## Что требуется
Можете дословно переписать отрывок из воспоминаний о Копеляне, начиная со слов «Но вот его смешливость» и далее вплоть до слов «в рот попала.»?

++++ Фрагмент текста

Но вот его смешливость на сцене – это было серьезным испытанием для партнеров. Я с ним играл «Синьор Марио пишет комедию» (151 раз), «Я, бабушка, Илико и Илларион» (212 раз), «Три сестры» (88 раз), не считая «Горя от ума», «Генриха IV» и проч., – я хорошо знаю, что такое, когда Копеляну смешинка в рот попала.
Идут «Три сестры». 1-й акт. Кирилл Лавров в роли Соленого должен сказать: «Если философствует мужчина, то это будет философистика или там софистика; если же философствует женщина или две женщины, то уж это будет – потяни меня за палец». Лавров оговаривается: «Если же философствует женщина, то это уж будет – поцелуй меня…»…наступает тягостная и двусмысленная пауза, после чего Лавров, перекосившись лицом и с некоторым завыванием говорит: «…за па-а-алец!» Копелян прихватывает зубами свои усы и начинает мелко трястись. Казалось бы, ну что ж, ну случилось, ну посмеялись. Хотя у Товстоногова такие вещи наказуемы. Но беда не ушла. На следующем спектакле Лавров только начал говорить: «А если философствует женщина…», Копелян – полковник Вершинин – вскинул голову и стал всхлипывать от смеха. На третий раз Лаврову стоило выйти из кулисы, а Копелян, зажимая рот руками, кинулся в другую сторону. Я – барон Тузенбах – за ним, а он шепчет сквозь смех: «Я не могу на него спокойно смотреть». Вот так!

++++++++
++++ Выдержки из записей

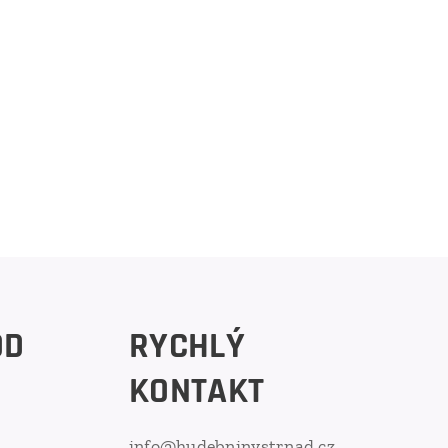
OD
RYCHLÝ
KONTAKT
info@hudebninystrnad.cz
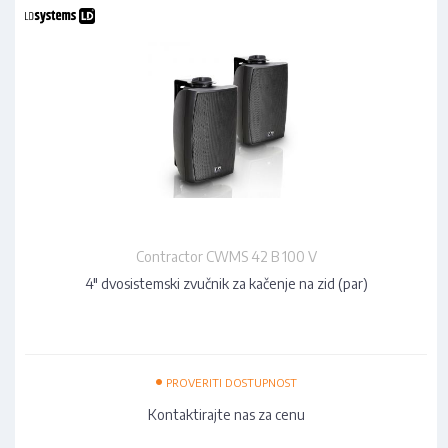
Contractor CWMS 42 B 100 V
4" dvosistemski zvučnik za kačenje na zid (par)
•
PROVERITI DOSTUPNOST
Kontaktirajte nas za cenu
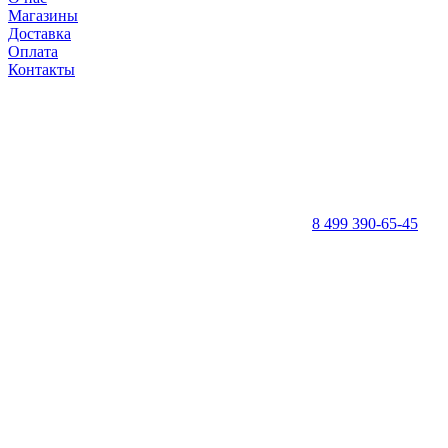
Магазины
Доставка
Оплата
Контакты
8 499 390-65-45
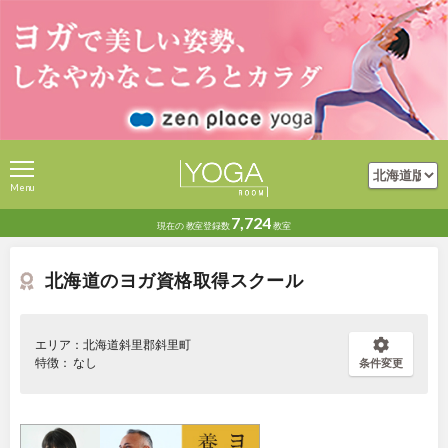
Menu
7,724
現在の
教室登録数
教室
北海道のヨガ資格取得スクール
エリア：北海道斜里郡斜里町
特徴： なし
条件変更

++++++++
++++ Выдержки из записей

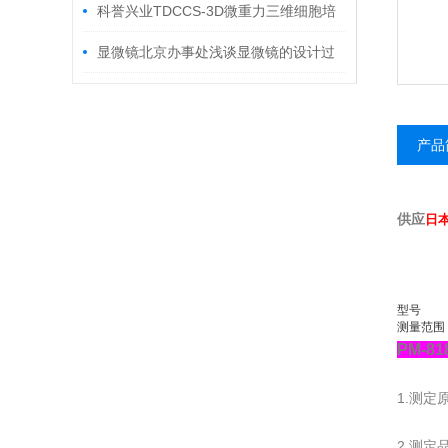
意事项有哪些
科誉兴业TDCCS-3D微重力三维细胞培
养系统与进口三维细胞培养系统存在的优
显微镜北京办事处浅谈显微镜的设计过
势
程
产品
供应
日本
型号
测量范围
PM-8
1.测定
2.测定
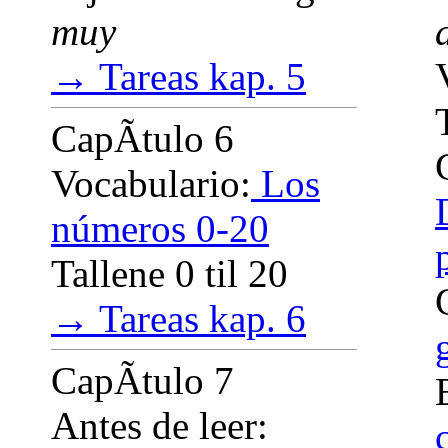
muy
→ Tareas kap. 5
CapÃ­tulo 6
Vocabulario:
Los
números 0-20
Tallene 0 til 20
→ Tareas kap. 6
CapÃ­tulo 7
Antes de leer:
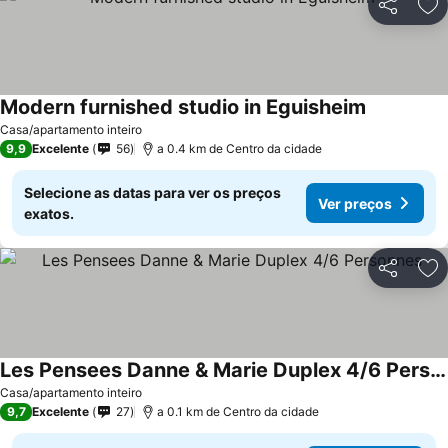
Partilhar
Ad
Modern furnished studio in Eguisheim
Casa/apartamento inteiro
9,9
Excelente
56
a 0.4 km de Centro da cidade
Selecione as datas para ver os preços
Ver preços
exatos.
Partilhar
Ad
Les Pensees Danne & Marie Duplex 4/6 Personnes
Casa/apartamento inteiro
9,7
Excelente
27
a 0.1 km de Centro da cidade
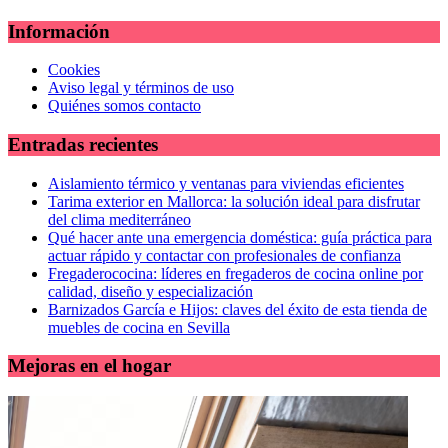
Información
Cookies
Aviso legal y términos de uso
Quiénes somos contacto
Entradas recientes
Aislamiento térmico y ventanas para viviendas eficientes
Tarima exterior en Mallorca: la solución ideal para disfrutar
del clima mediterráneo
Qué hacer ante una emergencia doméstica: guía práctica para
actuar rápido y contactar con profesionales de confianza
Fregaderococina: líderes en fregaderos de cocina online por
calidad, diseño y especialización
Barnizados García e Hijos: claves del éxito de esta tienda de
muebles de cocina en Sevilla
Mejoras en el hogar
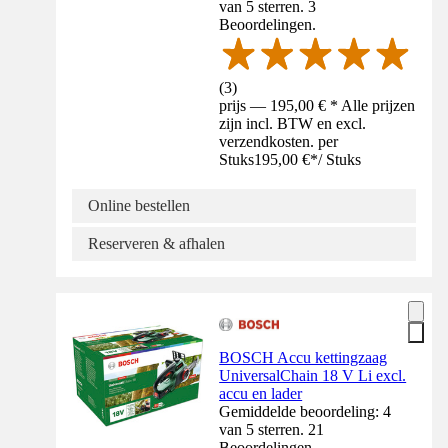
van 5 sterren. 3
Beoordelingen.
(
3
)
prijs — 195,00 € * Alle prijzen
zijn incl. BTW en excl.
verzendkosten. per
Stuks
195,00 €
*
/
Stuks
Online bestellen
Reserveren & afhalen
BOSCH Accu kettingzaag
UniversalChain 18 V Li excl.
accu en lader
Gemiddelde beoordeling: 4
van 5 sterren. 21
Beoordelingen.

++++++++

## Результат
Но вот его смешливость на сцене – это было серьезным испытанием для партнеров. Я с ним играл «Синьор Марио пишет комедию» (151 раз), «Я, бабушка, Илико и Илларион» (212 раз), «Три сестры» (88 раз), не считая «Горя от ума», «Генриха IV» и проч., – я хорошо знаю, что такое, когда Копеляну смешинка в рот попала.